In October 1998 it was a 911-day and again I had pneumonia no ventilator but a nine-day stay and BiPap then home. This time it was different though as I knew this time my smoking was the reason pneumonia was catching me so often. The plan was formed. You will laugh and so do I now but at the time it was horrific. I made myself sit down and write I hate cigarettes over and over and over. Hoping my mind would believe it because I still did not want to quit but knew I must. After a week of writing my hundred sentences of why I hated smokes I put them down. Three times my husband had to get them out of the garbage three times I broke his heart but the fourth time I threw the pack out the upstairs window in front of him and said, “I will never ask for them again”. He was relieved and delighted. I was miserable. 
Picture of Donna's Family
 The shingles were really causing a lot of pain and discomfort to say the least and no smoking. The shingles broke out real soon after getting home from the hospital. Then in December, back to the hospital again I had pneumonia even though I had not smoked for a month. Now the Doctor added a new companion for me--Oxygen.  So now I no longer would have to worry about needing O2 someday, that day had come. You can count on getting a private room in the hospital when you have Shingles, by the way. Chewing Nicorette gum but not smoking since November 15, 1998. Before the big quit my peak flow meter would never reach over 150, but in January, I recorded a 330. I was grateful and coming down from the Prednisone. However, still I can get 280 when off the big P.

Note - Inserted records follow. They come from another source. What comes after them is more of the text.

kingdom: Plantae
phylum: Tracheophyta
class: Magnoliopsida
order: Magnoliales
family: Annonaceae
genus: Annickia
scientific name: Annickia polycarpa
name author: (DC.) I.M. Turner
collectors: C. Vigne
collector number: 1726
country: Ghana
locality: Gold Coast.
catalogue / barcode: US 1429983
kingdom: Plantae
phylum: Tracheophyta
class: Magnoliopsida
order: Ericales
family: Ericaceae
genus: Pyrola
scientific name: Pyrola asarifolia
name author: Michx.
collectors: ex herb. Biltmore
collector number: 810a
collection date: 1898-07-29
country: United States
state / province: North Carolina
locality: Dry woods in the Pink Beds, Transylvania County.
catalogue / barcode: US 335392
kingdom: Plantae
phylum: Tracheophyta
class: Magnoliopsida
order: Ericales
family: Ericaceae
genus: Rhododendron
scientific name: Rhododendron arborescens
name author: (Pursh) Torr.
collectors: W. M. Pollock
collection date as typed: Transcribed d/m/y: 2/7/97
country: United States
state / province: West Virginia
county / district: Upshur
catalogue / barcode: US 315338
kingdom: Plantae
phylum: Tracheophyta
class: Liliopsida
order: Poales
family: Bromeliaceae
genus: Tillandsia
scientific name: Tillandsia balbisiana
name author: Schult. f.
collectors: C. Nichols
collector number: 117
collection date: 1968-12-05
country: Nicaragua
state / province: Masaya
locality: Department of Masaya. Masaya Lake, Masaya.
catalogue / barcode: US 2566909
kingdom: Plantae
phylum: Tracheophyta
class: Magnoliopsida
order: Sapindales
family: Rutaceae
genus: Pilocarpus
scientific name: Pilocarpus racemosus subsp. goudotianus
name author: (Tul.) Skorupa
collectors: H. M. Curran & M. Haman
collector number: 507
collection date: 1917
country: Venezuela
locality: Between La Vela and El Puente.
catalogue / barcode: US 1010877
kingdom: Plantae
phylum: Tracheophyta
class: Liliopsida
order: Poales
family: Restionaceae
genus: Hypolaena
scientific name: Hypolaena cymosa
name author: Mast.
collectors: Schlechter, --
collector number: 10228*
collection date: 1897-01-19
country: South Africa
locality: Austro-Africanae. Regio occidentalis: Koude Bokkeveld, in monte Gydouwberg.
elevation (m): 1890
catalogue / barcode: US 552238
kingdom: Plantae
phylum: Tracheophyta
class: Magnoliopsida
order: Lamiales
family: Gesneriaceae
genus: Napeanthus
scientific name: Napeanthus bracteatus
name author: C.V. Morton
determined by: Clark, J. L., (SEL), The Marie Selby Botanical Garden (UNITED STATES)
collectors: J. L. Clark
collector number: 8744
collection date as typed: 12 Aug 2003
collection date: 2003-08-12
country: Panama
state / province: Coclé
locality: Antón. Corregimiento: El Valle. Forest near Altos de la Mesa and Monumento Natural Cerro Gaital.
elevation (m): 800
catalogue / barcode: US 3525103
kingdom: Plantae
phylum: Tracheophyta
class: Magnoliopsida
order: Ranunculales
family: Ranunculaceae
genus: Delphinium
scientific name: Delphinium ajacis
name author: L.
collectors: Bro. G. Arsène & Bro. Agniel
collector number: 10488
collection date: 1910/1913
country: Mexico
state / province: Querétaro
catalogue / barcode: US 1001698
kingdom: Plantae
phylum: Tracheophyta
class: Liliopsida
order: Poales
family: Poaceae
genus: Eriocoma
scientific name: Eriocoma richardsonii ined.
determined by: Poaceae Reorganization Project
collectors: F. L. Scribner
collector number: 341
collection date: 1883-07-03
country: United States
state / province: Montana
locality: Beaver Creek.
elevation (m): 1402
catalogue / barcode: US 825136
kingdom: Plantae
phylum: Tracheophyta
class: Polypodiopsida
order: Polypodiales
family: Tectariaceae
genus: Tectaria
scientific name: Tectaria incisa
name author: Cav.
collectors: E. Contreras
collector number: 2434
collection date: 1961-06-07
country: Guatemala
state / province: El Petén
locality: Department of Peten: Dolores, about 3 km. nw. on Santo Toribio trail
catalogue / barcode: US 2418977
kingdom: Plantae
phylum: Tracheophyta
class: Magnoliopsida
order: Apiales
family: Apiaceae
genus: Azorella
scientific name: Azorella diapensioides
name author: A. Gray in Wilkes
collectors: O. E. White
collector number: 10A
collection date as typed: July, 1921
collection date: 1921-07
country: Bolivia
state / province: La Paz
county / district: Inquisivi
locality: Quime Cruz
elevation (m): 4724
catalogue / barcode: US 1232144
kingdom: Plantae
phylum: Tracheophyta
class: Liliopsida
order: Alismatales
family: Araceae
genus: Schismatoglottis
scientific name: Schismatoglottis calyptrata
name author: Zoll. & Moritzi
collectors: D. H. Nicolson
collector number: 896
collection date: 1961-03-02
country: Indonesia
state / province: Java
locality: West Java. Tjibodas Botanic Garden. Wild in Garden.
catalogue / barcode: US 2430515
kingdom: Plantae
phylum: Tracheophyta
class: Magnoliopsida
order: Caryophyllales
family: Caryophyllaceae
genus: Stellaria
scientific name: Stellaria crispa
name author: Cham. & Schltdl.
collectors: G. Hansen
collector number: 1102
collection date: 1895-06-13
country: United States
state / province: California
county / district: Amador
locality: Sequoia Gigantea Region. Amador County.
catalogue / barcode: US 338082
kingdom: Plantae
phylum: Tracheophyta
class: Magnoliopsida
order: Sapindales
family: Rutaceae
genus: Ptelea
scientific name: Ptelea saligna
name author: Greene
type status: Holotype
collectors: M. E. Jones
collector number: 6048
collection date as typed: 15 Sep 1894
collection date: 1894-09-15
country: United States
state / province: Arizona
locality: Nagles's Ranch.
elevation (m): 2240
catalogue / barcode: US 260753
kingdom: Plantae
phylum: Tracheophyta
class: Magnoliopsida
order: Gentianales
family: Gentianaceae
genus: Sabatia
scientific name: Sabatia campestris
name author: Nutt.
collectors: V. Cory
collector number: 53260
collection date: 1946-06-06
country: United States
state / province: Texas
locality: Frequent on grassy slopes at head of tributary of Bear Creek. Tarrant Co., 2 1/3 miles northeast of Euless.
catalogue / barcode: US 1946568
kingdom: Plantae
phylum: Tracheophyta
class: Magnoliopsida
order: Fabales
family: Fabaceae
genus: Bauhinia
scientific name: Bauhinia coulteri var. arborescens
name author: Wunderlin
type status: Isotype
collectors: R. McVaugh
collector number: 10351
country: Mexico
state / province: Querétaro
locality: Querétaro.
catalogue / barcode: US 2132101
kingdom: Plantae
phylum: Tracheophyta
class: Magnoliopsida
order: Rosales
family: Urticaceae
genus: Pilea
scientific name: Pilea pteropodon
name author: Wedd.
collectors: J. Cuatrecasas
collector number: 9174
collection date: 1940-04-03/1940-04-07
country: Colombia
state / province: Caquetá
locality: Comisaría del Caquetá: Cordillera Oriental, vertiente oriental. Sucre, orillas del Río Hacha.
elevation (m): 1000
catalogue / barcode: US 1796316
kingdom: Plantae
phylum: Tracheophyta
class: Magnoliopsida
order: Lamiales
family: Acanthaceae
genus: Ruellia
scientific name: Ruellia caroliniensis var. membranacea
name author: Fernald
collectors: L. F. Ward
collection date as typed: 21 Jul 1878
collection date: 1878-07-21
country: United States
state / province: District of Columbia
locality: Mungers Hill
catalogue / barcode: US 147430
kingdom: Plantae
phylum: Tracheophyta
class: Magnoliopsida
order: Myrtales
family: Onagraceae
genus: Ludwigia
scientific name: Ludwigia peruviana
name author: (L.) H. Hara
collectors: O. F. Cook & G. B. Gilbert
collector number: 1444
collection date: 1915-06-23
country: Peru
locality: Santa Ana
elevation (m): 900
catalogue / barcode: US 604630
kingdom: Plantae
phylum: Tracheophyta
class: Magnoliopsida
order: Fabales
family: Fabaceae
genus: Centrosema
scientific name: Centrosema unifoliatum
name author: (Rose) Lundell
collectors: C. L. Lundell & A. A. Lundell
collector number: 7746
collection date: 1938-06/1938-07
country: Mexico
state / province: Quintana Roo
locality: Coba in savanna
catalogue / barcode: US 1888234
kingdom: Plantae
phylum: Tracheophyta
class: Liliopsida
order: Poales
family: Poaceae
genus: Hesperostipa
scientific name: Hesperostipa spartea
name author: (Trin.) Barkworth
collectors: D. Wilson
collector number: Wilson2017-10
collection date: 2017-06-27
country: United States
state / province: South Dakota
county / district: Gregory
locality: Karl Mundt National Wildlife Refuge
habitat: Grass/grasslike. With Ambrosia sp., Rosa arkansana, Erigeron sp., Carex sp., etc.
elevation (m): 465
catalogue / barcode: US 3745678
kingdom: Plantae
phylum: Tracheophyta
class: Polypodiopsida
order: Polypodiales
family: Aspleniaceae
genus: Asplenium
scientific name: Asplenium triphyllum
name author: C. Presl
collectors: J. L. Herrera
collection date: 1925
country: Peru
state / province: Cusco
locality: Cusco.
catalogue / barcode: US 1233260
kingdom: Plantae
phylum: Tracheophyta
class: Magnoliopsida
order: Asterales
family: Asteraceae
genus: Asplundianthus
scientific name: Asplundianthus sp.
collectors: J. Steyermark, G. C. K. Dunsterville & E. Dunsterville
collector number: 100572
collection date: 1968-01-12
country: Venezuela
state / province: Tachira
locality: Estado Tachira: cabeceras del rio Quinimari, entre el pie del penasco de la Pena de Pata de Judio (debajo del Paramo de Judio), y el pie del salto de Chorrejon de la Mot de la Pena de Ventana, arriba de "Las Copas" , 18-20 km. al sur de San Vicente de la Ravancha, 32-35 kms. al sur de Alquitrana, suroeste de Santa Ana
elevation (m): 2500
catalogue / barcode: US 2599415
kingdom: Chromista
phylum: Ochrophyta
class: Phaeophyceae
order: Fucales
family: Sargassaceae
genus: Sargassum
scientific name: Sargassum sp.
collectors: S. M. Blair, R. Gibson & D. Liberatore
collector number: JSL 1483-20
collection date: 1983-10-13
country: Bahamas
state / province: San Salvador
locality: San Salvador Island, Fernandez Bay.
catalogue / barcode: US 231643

The other most important thing I did for myself was to realize that the lady I used to be was gone forever.  From that moment on I would be a very different lady, not in mind but in actions and ability to run, and take on the world and all it’s problems to solve. My life had already changed but not my mind, I still wanted my old self back, it broke me completely watching Gordon doing everything and worrying so about me. That was always my job, worrying and doing all the things wives do. This was not satisfying to be waited on, instead of waiting on others. Well, I held a little ceremony in which I introduced the new Donna to myself and decided my health had to come first or I would not have a world at all. So I have now learned to accept the fact I have to do everything slowly and with lots of planning for each move that is to be made. My memories are wonderful ones of when I was trying to be or acting like Wonder Woman. But now it is time for me, although through need not desire, to like this new lady. She is here to still nurture and encourage the grands when they will allow it. She will encourage my husband and daughter and enjoy every moment that they are available. Also, she will take the time to smell the coffee and the scent of flowers, so the sayings go, that most likely were missed occasionally by that other lady.